New British Prime Minister Theresa May wasted no time in naming her top team, including former London mayor Boris Johnson

Published: Updated:

New British Prime Minister Theresa May took office on Wednesday and wasted no time in naming her top team, including former London mayor Boris Johnson, who was appointed foreign minister.

Here are the appointments so far:

Chancellor of the Exchequer (finance minister): Philip Hammond

Britain’s new finance minister said on Thursday that he would do whatever is necessary to steady the economy and give confidence to the financial markets after Britons voted to leave the European Union.

“Markets do need signals of reassurance, they need to know that we will do whatever is necessary to keep the economy on track,” Chancellor of the Exchequer Philip Hammond, who until Wednesday was foreign minister, told ITV.

He was promoted to the Shadow Cabinet by David Cameron in 2005 as Shadow Secretary of State for Work and Pensions, remaining in this position until a 2007 reshuffle. Upon the resignation of Liam Fox over a scandal in October 2011, Hammond was promoted to Secretary of State for Defence and, in July 2014, he became Secretary of State for Foreign and Commonwealth Affairs.

During a special interview with Al Arabiya English Editor-in-Chief Faisal J. Abbas, Hammond emphasized that the British-Saudi relationship is “deep rooted and broad-ranging.”

Foreign Secretary: Boris Johnson

Boris Johnson, Britain’s most colourful politician with a long record of gaffes and scandals, was appointed as foreign secretary on Wednesday in a surprise move by new Prime Minister Theresa May that could shake up world diplomacy.

The former London mayor, who has never previously held a cabinet post and is known for his undiplomatic language, was the most prominent figure in the campaign for Britain to leave the European Union that culminated in a vote for ‘Brexit’ on June 23.

The appointment of a man who in the run-up to the referendum compared the goals of the EU with those of Adolf Hitler and Napoleon is likely to cause consternation in European capitals

Home Secretary (interior minister): Amber Rudd

Amber Rudd, a former British energy minister, was appointed as interior minister on Wednesday, a role which will make her a key player in the country’s approach to immigration under new Prime Minister Theresa May.

Rudd, who succeeds May in charge of the Home Office, became a lawmaker in 2010 and served as parliamentary private secretary to former finance minister George Osborne from 2012 to 2013 before joining the department for energy and climate change where she was promoted to minister in 2015.

She was a high-profile campaigner for the losing “Remain” camp in last month’s European Union membership referendum.

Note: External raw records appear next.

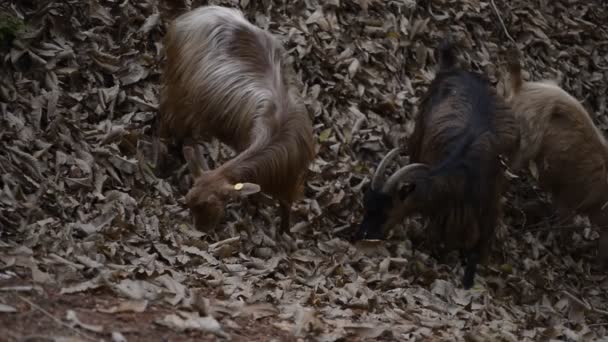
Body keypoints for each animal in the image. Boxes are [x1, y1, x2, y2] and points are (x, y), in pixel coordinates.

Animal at [157, 5, 316, 231]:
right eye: (188, 202)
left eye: (211, 204)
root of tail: (192, 14)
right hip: (177, 84)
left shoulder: (291, 181)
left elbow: (286, 206)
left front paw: (285, 231)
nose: (201, 230)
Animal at [356, 40, 516, 288]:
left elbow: (476, 252)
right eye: (366, 205)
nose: (362, 236)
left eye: (388, 209)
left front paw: (468, 283)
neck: (460, 174)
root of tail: (452, 69)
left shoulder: (488, 208)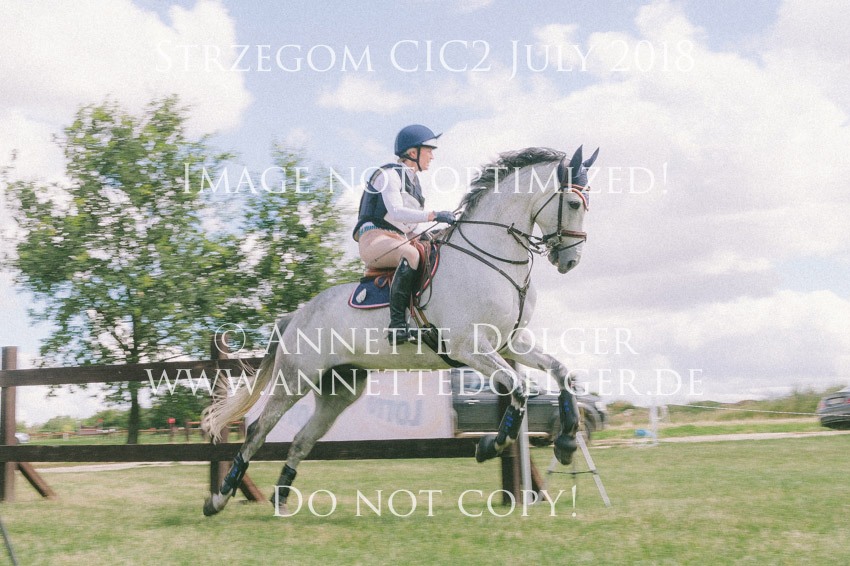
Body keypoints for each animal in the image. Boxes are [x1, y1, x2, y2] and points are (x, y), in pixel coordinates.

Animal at [201, 145, 599, 516]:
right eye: (573, 203)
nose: (570, 261)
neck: (490, 259)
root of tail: (294, 317)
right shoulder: (469, 347)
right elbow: (517, 388)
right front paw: (490, 445)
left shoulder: (510, 342)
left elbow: (561, 372)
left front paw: (566, 443)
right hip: (295, 378)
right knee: (259, 431)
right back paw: (218, 499)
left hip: (340, 389)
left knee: (302, 439)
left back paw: (281, 500)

Secretary of State for Exiting the European Union: David Davis

David Davis, a staunchly Eurosceptic lawmaker who says the risk of losing a key export partner will force EU leaders such as Angela Merkel to agree to a free trade deal, was appointed as the man to lead Britain out of the bloc on Wednesday.

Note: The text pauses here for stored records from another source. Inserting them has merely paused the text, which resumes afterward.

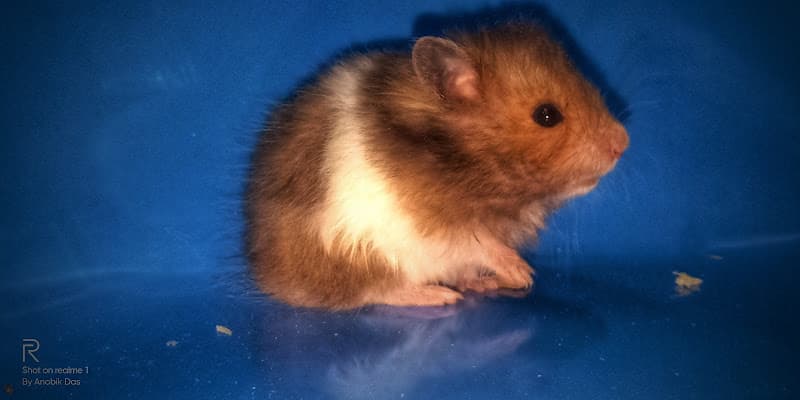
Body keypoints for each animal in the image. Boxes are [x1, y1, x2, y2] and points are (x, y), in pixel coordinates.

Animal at [245, 22, 628, 310]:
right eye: (547, 115)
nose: (623, 143)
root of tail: (270, 275)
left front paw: (505, 280)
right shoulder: (434, 227)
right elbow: (482, 244)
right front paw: (523, 273)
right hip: (360, 258)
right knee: (380, 290)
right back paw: (439, 296)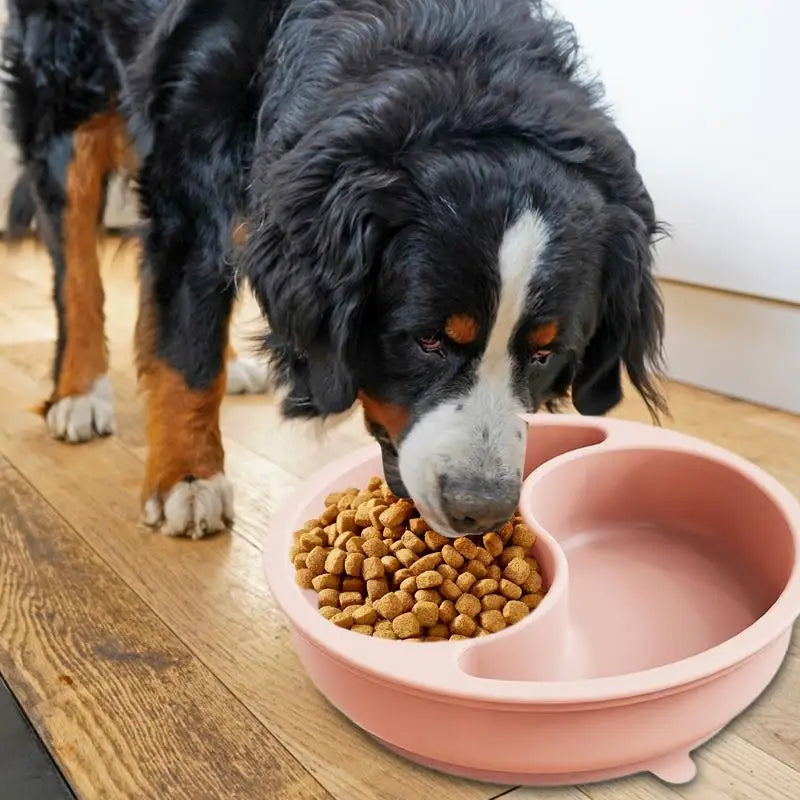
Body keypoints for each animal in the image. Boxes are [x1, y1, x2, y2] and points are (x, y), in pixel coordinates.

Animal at [0, 1, 664, 536]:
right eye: (426, 340)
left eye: (546, 354)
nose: (482, 508)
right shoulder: (191, 187)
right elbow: (185, 352)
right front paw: (187, 478)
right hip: (68, 98)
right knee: (75, 266)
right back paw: (79, 392)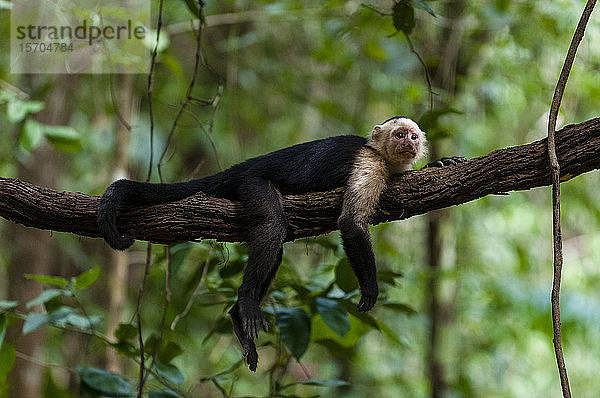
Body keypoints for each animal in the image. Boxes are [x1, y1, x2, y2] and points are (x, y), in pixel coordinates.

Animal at [97, 116, 464, 370]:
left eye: (413, 135)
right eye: (399, 134)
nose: (409, 143)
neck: (382, 155)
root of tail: (243, 166)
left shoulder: (389, 168)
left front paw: (439, 163)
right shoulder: (369, 163)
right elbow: (352, 223)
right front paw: (370, 287)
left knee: (276, 246)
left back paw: (237, 316)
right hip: (252, 183)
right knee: (273, 227)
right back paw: (245, 301)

Davis, 67, was given the newly-created role of Secretary of State for Exiting the European Union by incoming British Prime Minister Theresa May as she set about building her team just hours after taking over from David Cameron.

Defense Secretary: Michael Fallon

British defense minister Michael Fallon will retain his post in Prime Minister Theresa May’s new cabinet, her office said on Wednesday.

Fallon has served as defense minister since July 2014.

Secretary of State for International Trade: Liam Fox

British Prime Minister Theresa May appointed Liam Fox, a pro-Brexit campaigner, as the minister for international trade on Wednesday, her office said.

He will be in charge of forging new international trade deals after Britain voted to leave the European Union. Fox, 54, has previously held a string of senior positions in government.

He was defense minister from 2010 to 2011 and was previously a minister in the foreign office and held other government roles.